__Text under study__

-=-=-

Screenplay by Curry Barker.
Directed by Curry Barker.
Distributed by Focus Features. 109 minutes. Rated R.
"I wish Nikki Freeman loved me more than anyone in the entire world."
It’s the kind of wish most people have whispered – half joking, half desperate – about a crush who doesn’t quite feel the same way. So when Bear (Michael Johnston) mutters it about Nikki (Inde Navarette), the co-worker he’s quietly pining for, it sounds harmless enough. But the moment he adds that “in the entire world” qualifier, you can feel the universe cocking its head, sharpening its claws, and preparing to take him literally.
Obsession wastes no time revealing what kind of movie it is: a supernatural horror story about the catastrophic fine print hidden inside our most selfish desires. Writer-director Curry Barker takes the classic Faustian bargain and filters it through modern loneliness, entitlement, and the seductive fantasy of being loved without limits. The result is a film that starts as a relatable crush story and spirals into something far darker, stranger, and more psychologically jagged.
The catalyst is a mysterious supernatural totem known as a One Wish Willow, a folkloric object that promises to grant a single desire – though never in the way you expect. Barker smartly avoids over-explaining the mythology; the Willow is less a plot device than a moral accelerant. Once Bear makes his wish, the film becomes a slow-motion car crash of escalating devotion, possessiveness, and identity erosion.

-=-=-

__Work item a__
For each statement about the review of Obsession, say whether it agrees with the review, answering yes or no and quoting the words that decide it: (i) The film runs 109 minutes. (ii) Nikki is Bear's co-worker. (iii) Barker explains the mythology of the One Wish Willow in detail.
The records have no connection to the review above.

(Collected data)
-=-=-

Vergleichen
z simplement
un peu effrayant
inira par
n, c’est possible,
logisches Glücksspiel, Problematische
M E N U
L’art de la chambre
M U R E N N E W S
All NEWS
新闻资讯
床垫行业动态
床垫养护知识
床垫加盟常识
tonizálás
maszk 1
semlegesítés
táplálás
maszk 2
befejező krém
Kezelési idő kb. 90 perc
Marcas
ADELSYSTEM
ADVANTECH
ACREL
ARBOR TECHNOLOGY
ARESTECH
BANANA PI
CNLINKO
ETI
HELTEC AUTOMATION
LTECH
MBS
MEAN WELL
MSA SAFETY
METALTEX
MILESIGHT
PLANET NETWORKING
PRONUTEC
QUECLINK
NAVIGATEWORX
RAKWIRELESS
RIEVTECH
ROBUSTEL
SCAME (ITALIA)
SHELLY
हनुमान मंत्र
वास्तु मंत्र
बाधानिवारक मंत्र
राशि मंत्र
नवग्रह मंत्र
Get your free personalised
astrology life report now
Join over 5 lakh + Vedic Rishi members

-=-=-

__Work item b__
Turn every line of the records into a numbered list, omitting any blank lines.

__Result a__
(i) Yes: "109 minutes."
(ii) Yes: "the co-worker he’s quietly pining for"
(iii) No: "Barker smartly avoids over-explaining the mythology"

__Result b__
1. Vergleichen
2. z simplement
3. un peu effrayant
4. inira par
5. n, c’est possible,
6. logisches Glücksspiel, Problematische
7. M E N U
8. L’art de la chambre
9. M U R E N N E W S
10. All NEWS
11. 新闻资讯
12. 床垫行业动态
13. 床垫养护知识
14. 床垫加盟常识
15. tonizálás
16. maszk 1
17. semlegesítés
18. táplálás
19. maszk 2
20. befejező krém
21. Kezelési idő kb. 90 perc
22. Marcas
23. ADELSYSTEM
24. ADVANTECH
25. ACREL
26. ARBOR TECHNOLOGY
27. ARESTECH
28. BANANA PI
29. CNLINKO
30. ETI
31. HELTEC AUTOMATION
32. LTECH
33. MBS
34. MEAN WELL
35. MSA SAFETY
36. METALTEX
37. MILESIGHT
38. PLANET NETWORKING
39. PRONUTEC
40. QUECLINK
41. NAVIGATEWORX
42. RAKWIRELESS
43. RIEVTECH
44. ROBUSTEL
45. SCAME (ITALIA)
46. SHELLY
47. हनुमान मंत्र
48. वास्तु मंत्र
49. बाधानिवारक मंत्र
50. राशि मंत्र
51. नवग्रह मंत्र
52. Get your free personalised
53. astrology life report now
54. Join over 5 lakh + Vedic Rishi members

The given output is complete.